Verstappen, 20, put pen to paper on an enhanced F1 contract with Red Bull, with his previous deal due to expire at the end of next season in parallel to Ricciardo’s own agreement.

Ricciardo was asked following practice on Friday why he is yet to strike a new deal for himself with Red Bull, and explained he is in no rush to make a final decision when he has over a year to run on his current contract.

“It’s not that I’ve said no to anything. It’s just still quite early I think,” Ricciardo explained.

“People talked a little bit about contracts and the silly season for next year, but I thought that would still happen next year. It’s still quite early.

“If I’m to try and extract some positives out of his news it’s that it gives us good confidence for next year. He and his management see a lot of positives in the team to continue like that.

“I’m 100 per cent here next year, I can at least say that, and I think it gives both of us confidence that we’ll keep progressing the way we are.”

Red Bull said upon announcing Verstappen’s new deal that it wants to “build a team around him”, with the 20-year-old standing out as a once-in-a-generation talent.

The focus surrounding Verstappen has not left Ricciardo feeling as though he is in the shade or in any way playing second-fiddle to the Dutchman, stressing he has no internal concerns at Red Bull.

“For sure, as far as media goes, he certainly gets a lot of attention.
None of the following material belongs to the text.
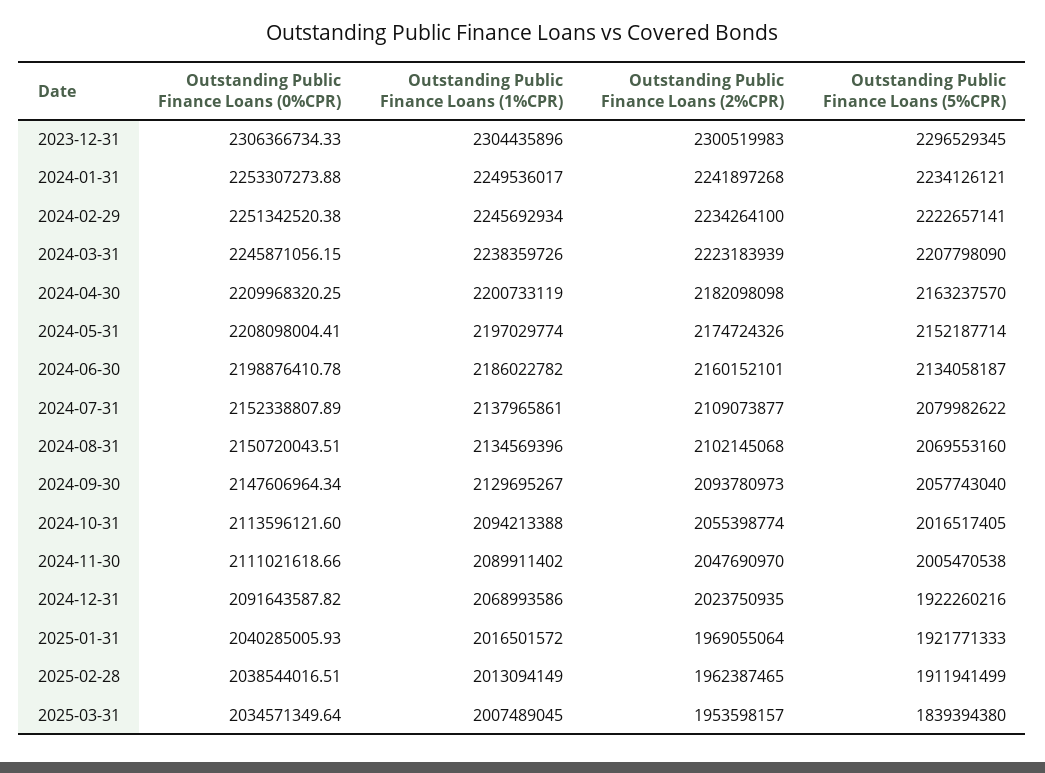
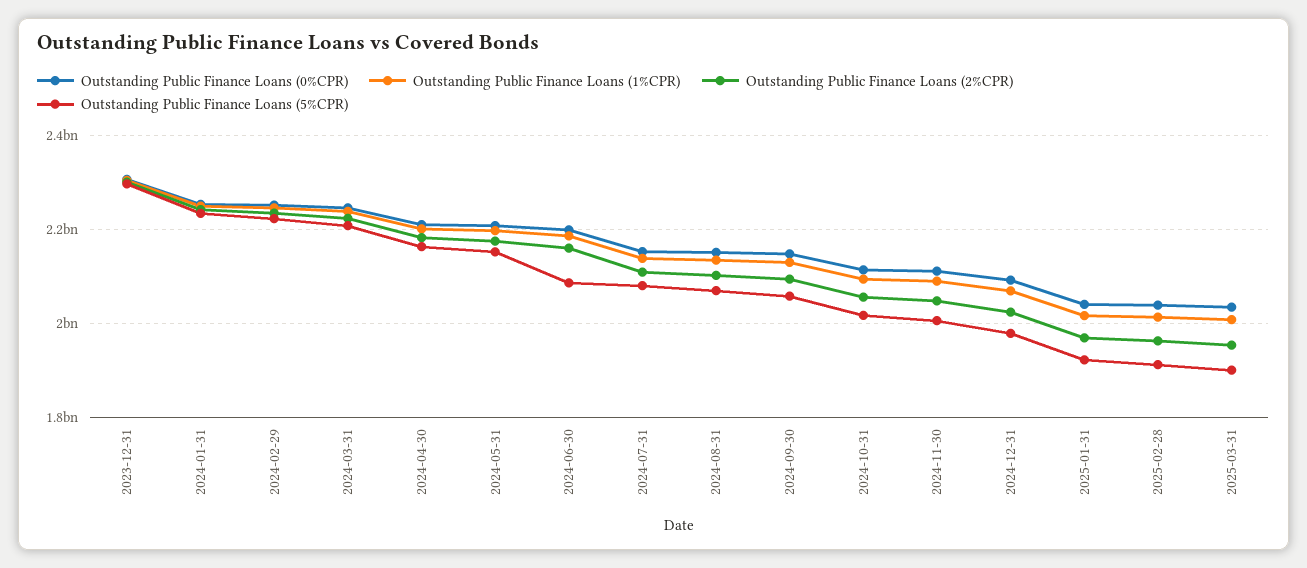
Outstanding Public Finance Loans (5%CPR), 2024-06-30: 2134058187 -> 2080000000
Outstanding Public Finance Loans (5%CPR), 2024-12-31: 1922260216 -> 1980000000
Outstanding Public Finance Loans (5%CPR), 2025-03-31: 1839394380 -> 1900000000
He’s broken records for his age and things like that, so rightly so,” Ricciardo said.

“Take the media out of it, as far as inside the team, new parts on the car, things like this, there’s always been parity and equality.”

Verstappen is only the third driver to commit to a deal beyond the end of next season, following Sebastian Vettel at Ferrari and Fernando Alonso at McLaren on multi-year contracts.

All 10 F1 teams have at least one free seat for 2019, making Ricciardo a possible candidate for seats with either Mercedes or Ferrari were he to consider a move away from Red Bull.

Speaking to British broadcaster Sky Sports, Red Bull F1 advisor Helmut Marko said he felt Ricciardo was “putting himself on the market” by waiting to make a decision on his future, but that talks would take place when possible.